▶ **EXTRACTED MATERIAL**:
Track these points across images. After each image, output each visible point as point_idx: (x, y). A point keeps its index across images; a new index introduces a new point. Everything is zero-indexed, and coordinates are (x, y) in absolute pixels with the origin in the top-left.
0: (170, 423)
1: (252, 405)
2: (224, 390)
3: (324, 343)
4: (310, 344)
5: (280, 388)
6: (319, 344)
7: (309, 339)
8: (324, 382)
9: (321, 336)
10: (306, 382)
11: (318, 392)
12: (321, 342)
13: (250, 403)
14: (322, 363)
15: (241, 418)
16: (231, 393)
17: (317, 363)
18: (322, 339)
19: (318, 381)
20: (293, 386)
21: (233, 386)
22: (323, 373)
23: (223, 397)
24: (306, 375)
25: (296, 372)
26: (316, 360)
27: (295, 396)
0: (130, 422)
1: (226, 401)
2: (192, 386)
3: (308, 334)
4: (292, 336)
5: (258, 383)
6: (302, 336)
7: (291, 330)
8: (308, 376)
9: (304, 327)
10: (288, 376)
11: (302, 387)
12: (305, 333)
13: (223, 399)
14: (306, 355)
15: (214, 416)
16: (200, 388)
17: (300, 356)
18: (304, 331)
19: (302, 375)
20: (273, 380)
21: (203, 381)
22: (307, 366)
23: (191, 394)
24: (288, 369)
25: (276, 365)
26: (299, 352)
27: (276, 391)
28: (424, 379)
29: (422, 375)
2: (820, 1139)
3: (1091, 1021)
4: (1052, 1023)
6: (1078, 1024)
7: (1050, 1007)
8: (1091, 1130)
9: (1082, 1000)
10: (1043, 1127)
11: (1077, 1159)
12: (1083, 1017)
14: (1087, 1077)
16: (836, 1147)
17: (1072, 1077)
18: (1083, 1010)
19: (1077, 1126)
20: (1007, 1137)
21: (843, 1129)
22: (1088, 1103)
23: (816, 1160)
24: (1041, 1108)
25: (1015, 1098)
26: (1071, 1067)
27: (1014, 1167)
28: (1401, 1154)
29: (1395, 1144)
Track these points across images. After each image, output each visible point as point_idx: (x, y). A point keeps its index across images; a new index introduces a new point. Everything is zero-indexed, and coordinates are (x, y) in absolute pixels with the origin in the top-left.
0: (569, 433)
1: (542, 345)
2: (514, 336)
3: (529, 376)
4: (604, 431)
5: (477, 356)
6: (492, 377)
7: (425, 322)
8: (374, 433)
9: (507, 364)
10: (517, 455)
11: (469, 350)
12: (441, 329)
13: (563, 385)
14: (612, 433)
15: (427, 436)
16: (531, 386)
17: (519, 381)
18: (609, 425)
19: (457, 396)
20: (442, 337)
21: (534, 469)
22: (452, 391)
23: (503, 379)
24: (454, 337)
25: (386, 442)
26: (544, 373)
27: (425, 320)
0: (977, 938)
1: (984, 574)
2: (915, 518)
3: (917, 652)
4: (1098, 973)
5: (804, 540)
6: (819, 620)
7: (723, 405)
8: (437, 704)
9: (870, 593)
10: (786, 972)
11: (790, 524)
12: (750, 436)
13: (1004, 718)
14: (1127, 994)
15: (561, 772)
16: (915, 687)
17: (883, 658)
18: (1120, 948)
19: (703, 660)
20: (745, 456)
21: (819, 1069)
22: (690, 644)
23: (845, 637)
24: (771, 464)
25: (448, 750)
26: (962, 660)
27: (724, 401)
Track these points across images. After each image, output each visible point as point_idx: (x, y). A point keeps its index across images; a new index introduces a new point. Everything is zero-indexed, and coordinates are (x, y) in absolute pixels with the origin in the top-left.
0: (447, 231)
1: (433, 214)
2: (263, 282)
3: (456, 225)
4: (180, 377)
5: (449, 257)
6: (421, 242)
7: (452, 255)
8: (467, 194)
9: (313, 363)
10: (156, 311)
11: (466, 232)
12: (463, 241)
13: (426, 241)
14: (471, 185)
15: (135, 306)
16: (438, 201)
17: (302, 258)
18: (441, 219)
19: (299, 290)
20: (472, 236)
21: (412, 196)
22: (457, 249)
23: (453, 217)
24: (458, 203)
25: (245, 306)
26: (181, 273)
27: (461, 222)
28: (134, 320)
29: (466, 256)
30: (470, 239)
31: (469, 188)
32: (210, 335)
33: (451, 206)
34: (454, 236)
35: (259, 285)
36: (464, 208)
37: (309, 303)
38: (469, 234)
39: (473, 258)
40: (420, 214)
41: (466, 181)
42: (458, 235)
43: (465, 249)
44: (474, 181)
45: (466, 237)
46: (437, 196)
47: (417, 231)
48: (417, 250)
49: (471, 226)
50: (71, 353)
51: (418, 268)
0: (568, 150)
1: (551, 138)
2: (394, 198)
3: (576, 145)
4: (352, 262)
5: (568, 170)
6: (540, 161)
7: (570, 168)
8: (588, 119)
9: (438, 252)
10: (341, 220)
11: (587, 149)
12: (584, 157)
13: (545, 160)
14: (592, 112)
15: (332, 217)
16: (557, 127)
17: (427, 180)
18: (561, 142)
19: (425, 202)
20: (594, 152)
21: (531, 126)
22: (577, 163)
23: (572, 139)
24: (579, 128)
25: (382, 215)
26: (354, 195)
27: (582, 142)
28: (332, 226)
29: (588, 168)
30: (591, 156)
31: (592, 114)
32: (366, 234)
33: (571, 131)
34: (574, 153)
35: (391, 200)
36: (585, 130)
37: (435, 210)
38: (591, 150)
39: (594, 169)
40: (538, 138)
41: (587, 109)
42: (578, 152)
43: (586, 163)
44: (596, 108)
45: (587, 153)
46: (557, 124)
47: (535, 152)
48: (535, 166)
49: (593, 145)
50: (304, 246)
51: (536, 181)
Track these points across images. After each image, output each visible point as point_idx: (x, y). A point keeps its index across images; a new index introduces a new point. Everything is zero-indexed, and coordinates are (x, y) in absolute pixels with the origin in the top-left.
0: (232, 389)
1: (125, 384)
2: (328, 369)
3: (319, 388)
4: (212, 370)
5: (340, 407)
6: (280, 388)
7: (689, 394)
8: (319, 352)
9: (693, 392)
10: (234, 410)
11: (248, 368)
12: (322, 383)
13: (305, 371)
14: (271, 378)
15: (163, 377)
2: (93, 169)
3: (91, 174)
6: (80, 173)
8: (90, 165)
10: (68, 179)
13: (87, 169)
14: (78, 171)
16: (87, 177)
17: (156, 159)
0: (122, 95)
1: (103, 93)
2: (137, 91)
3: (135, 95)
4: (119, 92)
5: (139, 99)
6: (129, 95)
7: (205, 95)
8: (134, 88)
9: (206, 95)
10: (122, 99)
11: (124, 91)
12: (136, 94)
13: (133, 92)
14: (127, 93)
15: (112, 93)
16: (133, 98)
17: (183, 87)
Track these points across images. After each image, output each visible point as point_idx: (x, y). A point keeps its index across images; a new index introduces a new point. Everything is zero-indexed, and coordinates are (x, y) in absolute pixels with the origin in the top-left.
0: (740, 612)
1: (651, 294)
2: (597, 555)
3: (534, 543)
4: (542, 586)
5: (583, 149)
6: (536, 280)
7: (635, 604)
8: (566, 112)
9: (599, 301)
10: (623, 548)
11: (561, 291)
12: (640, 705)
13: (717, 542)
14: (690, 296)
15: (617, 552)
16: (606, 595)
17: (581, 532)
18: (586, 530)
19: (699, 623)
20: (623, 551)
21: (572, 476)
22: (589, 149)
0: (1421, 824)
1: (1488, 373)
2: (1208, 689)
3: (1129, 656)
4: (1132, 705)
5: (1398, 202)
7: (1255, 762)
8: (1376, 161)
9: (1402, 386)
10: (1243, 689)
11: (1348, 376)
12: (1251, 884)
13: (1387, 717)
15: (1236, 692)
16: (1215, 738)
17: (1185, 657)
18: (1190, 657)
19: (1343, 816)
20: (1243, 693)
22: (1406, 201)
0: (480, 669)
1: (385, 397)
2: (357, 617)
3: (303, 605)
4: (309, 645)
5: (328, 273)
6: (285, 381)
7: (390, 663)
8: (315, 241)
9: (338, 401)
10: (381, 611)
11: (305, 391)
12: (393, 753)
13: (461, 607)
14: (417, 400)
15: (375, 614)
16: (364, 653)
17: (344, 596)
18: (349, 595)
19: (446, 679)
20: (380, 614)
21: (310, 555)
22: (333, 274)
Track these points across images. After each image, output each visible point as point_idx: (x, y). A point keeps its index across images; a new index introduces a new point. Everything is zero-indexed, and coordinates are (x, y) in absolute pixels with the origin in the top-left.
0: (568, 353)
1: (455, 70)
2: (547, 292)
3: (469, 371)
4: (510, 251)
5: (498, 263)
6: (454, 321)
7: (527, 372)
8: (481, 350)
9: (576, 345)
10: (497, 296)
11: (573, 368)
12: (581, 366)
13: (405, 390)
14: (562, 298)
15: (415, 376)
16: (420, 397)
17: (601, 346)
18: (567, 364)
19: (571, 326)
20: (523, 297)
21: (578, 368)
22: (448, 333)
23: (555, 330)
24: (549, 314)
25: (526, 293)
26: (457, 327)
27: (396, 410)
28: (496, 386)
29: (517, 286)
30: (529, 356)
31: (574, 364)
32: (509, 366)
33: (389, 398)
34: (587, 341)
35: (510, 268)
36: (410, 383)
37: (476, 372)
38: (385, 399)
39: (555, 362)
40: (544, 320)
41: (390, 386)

▶ **THE PROBLEM**: Present the listing from its first line through the line that contains "15: (214, 416)", both included, as a Markdown table with the columns Row and Line. Number each row and leave out blank lines.

▶ **SOLUTION FOR THIS EXERCISE**:
| Row | Line |
|---|---|
| 1 | Track these points across images. After each image, output each visible point as point_idx: (x, y). A point keeps its index across images; a new index introduces a new point. Everything is zero-indexed, and coordinates are (x, y) in absolute pixels with the origin in the top-left. |
| 2 | 0: (170, 423) |
| 3 | 1: (252, 405) |
| 4 | 2: (224, 390) |
| 5 | 3: (324, 343) |
| 6 | 4: (310, 344) |
| 7 | 5: (280, 388) |
| 8 | 6: (319, 344) |
| 9 | 7: (309, 339) |
| 10 | 8: (324, 382) |
| 11 | 9: (321, 336) |
| 12 | 10: (306, 382) |
| 13 | 11: (318, 392) |
| 14 | 12: (321, 342) |
| 15 | 13: (250, 403) |
| 16 | 14: (322, 363) |
| 17 | 15: (241, 418) |
| 18 | 16: (231, 393) |
| 19 | 17: (317, 363) |
| 20 | 18: (322, 339) |
| 21 | 19: (318, 381) |
| 22 | 20: (293, 386) |
| 23 | 21: (233, 386) |
| 24 | 22: (323, 373) |
| 25 | 23: (223, 397) |
| 26 | 24: (306, 375) |
| 27 | 25: (296, 372) |
| 28 | 26: (316, 360) |
| 29 | 27: (295, 396) |
| 30 | 0: (130, 422) |
| 31 | 1: (226, 401) |
| 32 | 2: (192, 386) |
| 33 | 3: (308, 334) |
| 34 | 4: (292, 336) |
| 35 | 5: (258, 383) |
| 36 | 6: (302, 336) |
| 37 | 7: (291, 330) |
| 38 | 8: (308, 376) |
| 39 | 9: (304, 327) |
| 40 | 10: (288, 376) |
| 41 | 11: (302, 387) |
| 42 | 12: (305, 333) |
| 43 | 13: (223, 399) |
| 44 | 14: (306, 355) |
| 45 | 15: (214, 416) |